Enhancer of Zeste Homolog 2 (EZH2) is a key epigenetic regulator known for its role in global gene silencing and is involved in a variety of cellular processes, including cell survival, proliferation, invasion, and self-renewal. As a core component of the Polycomb Repressive Complex 2 (PRC2), EZH2 catalyzes the trimethylation of histone H3 at lysine 27 (H3K27me3), leading to chromatin compaction and transcriptional repression. Dysregulated EZH2 expression is observed in a wide range of solid tumors and hematological malignancies and is frequently associated with increased metastatic potential and poor clinical outcomes. While EZH2 primarily mediates gene silencing through its canonical PRC2-dependent activity, it also exerts oncogenic effects via non-canonical mechanisms. In its non-canonical role, EZH2 acts independently of PRC2, interacting with other signaling molecules as a transcriptional activator or co-activator, thereby promoting the activation of oncogenic pathways. Through both canonical and non-canonical mechanisms, EZH2 significantly contributes to tumor initiation and its subsequent progression.
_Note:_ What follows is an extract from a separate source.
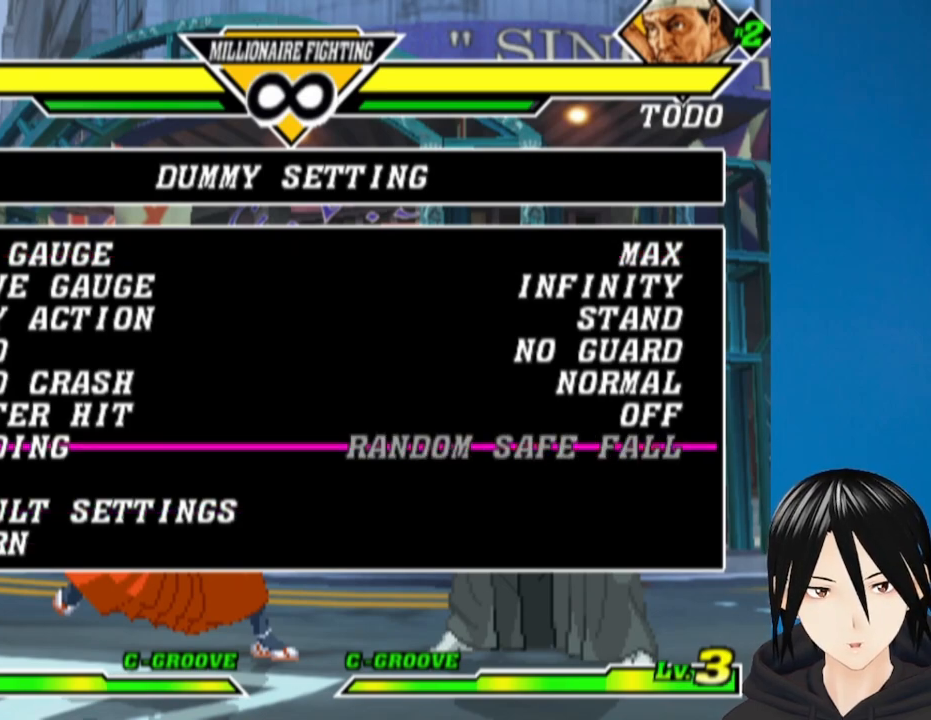
{"buttons": [], "left_stick": "center", "right_stick": "center", "events": [[17, "DPAD_RIGHT", "down"], [117, "DPAD_RIGHT", "up"], [317, "DPAD_RIGHT", "down"], [433, "DPAD_RIGHT", "up"]]}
Given its critical role in oncogenesis and cancer progression, EZH2 is under investigation as a potential biomarker for cancer diagnosis and prognosis. This review provides a comprehensive overview of EZH2’s function and oncogenic roles across human cancers. Enhanced insight into EZH2’s complex regulatory network may facilitate the development of more effective strategies to manage EZH2-driven malignancies.